Please pick up the art projects page where it stops and keep writing it.

[Source passage]

PLANKTON: Our Invisible Foundation, a participatory installation

Plankton: Our Invisible foundation is a participative black light installation. The public is invited to add elements to a reflective mural representing an ensemble of enlarged plankton organisms.  The black light makes the reflective elements seem to float in the space.

Plankton is a key element in marine ecosystems and is an important provider of precious oxygen for the planet. These little organisms, on top of being vital, are also amazingly beautiful.

The invisible world of plankton — its organisms are, for the most part, microscopic — represents food for a very large number of marine species. And phytoplankton, in particular, contributes up to 50% of the world’s oxygen to the atmosphere. As humans, we are largely unaware of the world of plankton and the critical foundation it serves for our present and future. It never surfaces in our thoughts and conversations.  Yet plankton needs our attention: climate change is disrupting these foundational organisms, endangering the marine food web and beyond.

“Plankton: our invisible foundation” brings to visibility and into our conversation these tiny, but critical creatures to help visitors realize more about how much we need them.

MAH Glow Digital Night
October 16, 2015, Santa Cruz, California.

Wishing Tree summer camp at Montalvo Arts Center

June 15-19, 2015. A week at the Barn Studio, with a group of 6-9 year old campers in the morning and a group of 9+ in the afternoon. A camp inspired by the nature surrounding us at Montalvo. The idea is to make things that are suspended in the trees, we can make wishes and tell our wishes, or not. Mobiles and banners are playful and colorful. There is a tinkering table with all sorts of material that the campers are welcome to use any time. Every day a technique is added and then the camper can choose what he/she wants to do/create.”
The recycled material we used in this camp comes from RAFT San Jose.

The Water Project featured at ArtSplash 2015 at Montalvo Arts Center

The Water Project was featured during ArtSplash, at Montalvo Arts Center. The Plastic Monster is made of nearly 500 plastic jugs and plastic water bottles that the kids, some friends of mine and I gathered at home. They contained milk or juice. The students were surprised by the amount they gathered. Knowing that in the end only a small percentage of plastic we consume is recycled and that tons of it goes to the ocean.

[/Source passage]
[Provided material]

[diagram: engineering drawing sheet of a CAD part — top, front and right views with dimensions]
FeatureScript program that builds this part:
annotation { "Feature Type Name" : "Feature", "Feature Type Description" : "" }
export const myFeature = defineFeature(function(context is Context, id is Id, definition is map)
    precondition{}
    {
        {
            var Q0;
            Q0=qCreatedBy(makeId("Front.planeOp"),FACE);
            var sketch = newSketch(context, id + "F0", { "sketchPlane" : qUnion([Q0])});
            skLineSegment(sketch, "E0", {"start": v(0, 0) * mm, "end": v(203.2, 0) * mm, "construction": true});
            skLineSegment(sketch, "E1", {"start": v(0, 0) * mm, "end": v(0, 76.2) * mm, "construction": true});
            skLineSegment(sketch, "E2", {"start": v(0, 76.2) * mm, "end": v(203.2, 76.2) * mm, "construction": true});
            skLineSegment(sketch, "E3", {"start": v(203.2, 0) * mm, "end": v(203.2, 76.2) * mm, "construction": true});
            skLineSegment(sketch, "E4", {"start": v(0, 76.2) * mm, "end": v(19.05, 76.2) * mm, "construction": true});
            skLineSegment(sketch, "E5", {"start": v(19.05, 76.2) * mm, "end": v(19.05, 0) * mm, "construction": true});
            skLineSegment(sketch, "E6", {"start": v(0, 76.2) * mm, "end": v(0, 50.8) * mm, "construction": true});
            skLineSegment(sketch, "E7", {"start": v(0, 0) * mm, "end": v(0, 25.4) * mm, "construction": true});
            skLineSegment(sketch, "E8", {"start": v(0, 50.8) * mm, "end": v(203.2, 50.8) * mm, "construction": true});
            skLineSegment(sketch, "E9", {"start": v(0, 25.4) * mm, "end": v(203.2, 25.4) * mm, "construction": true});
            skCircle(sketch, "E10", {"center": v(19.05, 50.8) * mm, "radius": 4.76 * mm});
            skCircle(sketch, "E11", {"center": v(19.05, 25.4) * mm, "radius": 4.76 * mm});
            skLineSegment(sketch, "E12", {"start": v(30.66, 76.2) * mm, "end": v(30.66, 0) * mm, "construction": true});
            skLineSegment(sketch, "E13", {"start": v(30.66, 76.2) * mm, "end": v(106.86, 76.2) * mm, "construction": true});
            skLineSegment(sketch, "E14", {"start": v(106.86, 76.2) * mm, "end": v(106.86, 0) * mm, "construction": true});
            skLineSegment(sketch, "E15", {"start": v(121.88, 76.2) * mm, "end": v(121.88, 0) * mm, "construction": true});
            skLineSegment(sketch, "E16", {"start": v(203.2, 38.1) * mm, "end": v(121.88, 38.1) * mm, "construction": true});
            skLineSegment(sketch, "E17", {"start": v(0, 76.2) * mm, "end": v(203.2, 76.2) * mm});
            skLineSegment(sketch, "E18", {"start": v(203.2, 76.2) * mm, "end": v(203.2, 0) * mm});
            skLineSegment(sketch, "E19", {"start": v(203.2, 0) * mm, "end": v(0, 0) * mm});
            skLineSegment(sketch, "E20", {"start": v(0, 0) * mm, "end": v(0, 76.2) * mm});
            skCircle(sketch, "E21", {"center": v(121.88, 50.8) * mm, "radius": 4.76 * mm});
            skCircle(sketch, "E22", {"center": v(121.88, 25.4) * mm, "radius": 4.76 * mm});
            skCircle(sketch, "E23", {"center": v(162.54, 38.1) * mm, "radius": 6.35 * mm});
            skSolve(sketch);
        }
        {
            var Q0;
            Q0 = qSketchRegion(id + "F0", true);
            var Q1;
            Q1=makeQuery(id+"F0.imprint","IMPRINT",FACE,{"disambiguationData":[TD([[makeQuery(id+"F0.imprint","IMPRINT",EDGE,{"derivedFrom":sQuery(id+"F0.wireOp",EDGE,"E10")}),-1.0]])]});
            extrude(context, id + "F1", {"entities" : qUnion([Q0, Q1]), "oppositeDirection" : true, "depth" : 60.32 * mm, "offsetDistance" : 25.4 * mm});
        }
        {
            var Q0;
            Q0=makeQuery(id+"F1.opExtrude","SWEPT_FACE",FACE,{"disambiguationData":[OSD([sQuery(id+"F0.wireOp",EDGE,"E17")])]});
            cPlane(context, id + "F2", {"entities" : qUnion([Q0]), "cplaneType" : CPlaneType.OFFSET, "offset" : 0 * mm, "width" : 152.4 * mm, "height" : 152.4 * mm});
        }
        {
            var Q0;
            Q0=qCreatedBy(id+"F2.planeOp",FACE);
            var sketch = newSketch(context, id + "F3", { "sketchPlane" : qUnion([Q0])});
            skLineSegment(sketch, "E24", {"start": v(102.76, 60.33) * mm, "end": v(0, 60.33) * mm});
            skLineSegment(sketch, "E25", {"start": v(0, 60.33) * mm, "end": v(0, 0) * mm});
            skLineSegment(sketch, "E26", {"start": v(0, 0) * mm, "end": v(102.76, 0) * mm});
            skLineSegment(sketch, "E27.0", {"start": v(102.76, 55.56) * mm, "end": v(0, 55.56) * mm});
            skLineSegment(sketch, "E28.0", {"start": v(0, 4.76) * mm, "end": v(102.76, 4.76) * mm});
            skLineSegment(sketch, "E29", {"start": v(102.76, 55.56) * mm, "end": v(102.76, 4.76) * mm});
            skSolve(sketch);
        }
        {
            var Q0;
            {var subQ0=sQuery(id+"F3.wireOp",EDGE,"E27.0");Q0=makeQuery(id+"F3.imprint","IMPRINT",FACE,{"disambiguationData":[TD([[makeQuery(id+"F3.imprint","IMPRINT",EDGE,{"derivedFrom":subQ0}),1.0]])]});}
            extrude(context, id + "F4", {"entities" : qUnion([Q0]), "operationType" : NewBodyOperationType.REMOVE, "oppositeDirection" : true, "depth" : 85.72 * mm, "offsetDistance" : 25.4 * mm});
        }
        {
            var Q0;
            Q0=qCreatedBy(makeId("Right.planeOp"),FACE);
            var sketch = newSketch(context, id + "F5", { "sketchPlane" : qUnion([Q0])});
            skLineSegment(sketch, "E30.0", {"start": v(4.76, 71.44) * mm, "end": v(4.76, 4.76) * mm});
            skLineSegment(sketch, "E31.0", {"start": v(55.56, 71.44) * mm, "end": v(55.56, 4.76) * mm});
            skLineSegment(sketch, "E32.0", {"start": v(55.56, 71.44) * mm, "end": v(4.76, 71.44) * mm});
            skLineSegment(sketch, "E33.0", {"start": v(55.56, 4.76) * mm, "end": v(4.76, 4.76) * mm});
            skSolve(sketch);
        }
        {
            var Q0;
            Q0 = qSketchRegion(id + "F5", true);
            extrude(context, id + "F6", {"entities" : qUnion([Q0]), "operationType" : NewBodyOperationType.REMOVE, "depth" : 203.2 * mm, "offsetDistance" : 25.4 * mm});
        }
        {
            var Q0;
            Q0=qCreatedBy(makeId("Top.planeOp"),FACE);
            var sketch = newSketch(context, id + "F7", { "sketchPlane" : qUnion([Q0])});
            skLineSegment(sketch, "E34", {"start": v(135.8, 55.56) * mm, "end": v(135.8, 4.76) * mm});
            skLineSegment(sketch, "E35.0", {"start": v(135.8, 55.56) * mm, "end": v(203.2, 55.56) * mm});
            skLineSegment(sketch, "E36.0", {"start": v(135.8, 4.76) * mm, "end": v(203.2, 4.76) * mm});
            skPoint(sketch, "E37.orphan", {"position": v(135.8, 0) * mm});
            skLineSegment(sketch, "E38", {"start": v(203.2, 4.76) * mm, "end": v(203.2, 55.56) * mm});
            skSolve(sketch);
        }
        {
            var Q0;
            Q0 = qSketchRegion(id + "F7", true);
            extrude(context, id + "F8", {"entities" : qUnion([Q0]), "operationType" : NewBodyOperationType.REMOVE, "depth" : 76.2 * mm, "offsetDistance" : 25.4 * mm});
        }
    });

[/Provided material]

• _Solved exercise_
Litter in the Wetlands

Litter in the Wetlands
Found trash, metallic wire, wood.

Statement for the piece
This piece is made of all the trash collected in the wetlands in Sunnyvale a few weeks ago. My collect was possible with the help of Jackie Davison, who works at the Environmental Services Department in Sunnyvale. I met with Jackie at school; she was giving a much needed presentation about the watershed in my children’s class. Our paths crossed many times since then.

The bay is stunningly beautiful but if one looks closer, some places are littered with lots of trash, most of it being plastic, which is a real problem because it does not biodegrade. Plastic is not recognized by the organisms that normally break organic matter down.

I moved to the bay area 5 years ago and since then I developed different works about water (videos, collages, drawings). I created participative installations about the ocean, and I mostly use materials that can be reused or recycled. Living in Sunnyvale, close to the bay, I am very interested in knowing this fragile eco-system. I took my family – and my students – on a tour of the water pollution plant to learn about how the water we use in homes, stores and businesses, is treated before going to the bay. I volunteer for annual coastal clean-ups of the bay.

I work with Montalvo Arts Center on arts integration programs for which I develop projects about water. This Spring I am teaching in Campbell “the Water Project” to classes of 2nd graders. The project proposes different art exercises about the watershed, the drought, the water cycle, our water consumption, the pollution of the oceans by the plastic.